Source data -

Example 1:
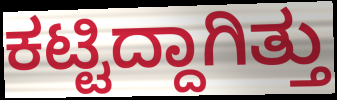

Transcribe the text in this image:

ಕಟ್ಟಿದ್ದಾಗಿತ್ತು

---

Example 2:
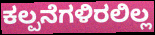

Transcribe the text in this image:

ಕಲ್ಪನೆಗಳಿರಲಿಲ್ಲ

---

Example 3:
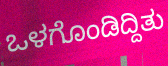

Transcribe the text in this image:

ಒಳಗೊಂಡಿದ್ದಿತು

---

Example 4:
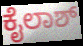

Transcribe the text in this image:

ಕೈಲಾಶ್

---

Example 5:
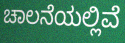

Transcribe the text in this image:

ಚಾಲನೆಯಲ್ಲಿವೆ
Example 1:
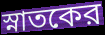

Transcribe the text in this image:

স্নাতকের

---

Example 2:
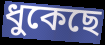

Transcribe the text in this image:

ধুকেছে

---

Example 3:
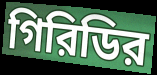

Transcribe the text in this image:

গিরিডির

The problem - Apart from the pictures, return the records exactly.

Response for this exercise -
Example 1:

Transcribe the text in this image:

ಕಟ್ಟಿದ್ದಾಗಿತ್ತು

---

Example 2:

Transcribe the text in this image:

ಕಲ್ಪನೆಗಳಿರಲಿಲ್ಲ

---

Example 3:

Transcribe the text in this image:

ಒಳಗೊಂಡಿದ್ದಿತು

---

Example 4:

Transcribe the text in this image:

ಕೈಲಾಶ್

---

Example 5:

Transcribe the text in this image:

ಚಾಲನೆಯಲ್ಲಿವೆ
Example 1:

Transcribe the text in this image:

স্নাতকের

---

Example 2:

Transcribe the text in this image:

ধুকেছে

---

Example 3:

Transcribe the text in this image:

গিরিডির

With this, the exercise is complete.